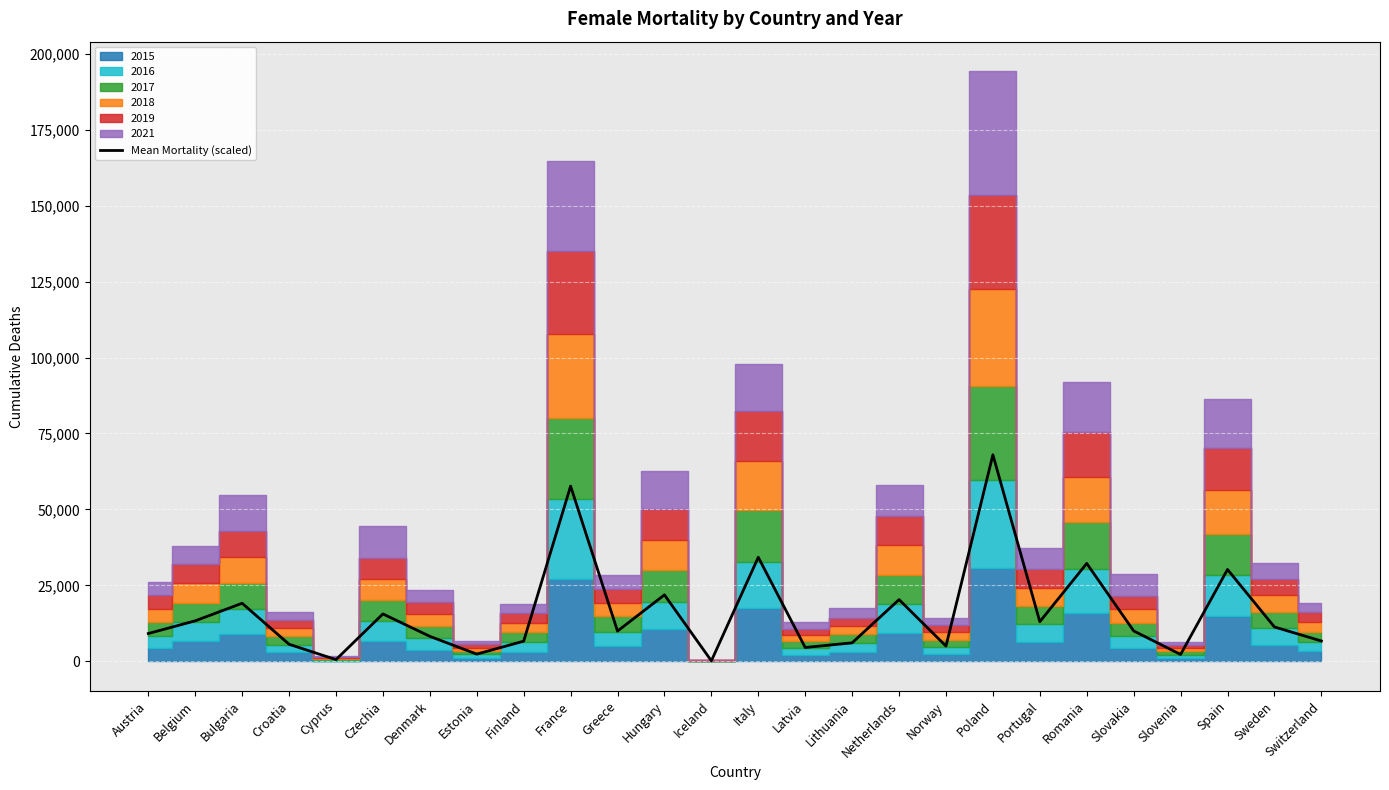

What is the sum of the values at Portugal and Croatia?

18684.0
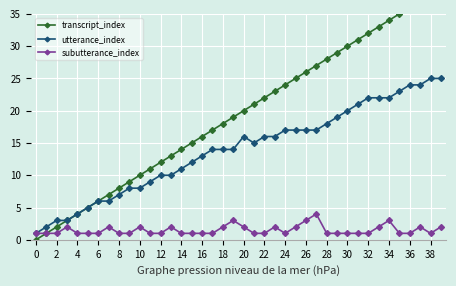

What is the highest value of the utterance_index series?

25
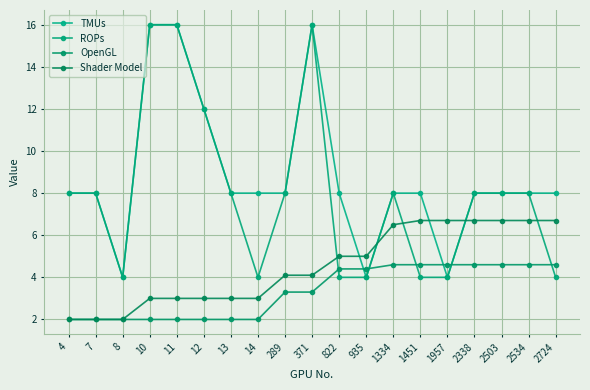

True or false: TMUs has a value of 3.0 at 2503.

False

§ §

**Exercise details:** Pull every line of text from the records above, word for word, and leave out the pictures.

**Response below:**
What is the sum of the values at Portugal and Croatia?

18684.0

What is the highest value of the utterance_index series?

25

True or false: TMUs has a value of 3.0 at 2503.

False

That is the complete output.